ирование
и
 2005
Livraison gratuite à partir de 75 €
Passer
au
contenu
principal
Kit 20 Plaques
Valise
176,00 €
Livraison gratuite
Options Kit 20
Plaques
────────────────────
ABOUT THIS TASK: Your answer should consist of copies of the lines above that include the string "Livraison".

ANSWER TO THE PROBLEM:
Livraison gratuite à partir de 75 €
Livraison gratuite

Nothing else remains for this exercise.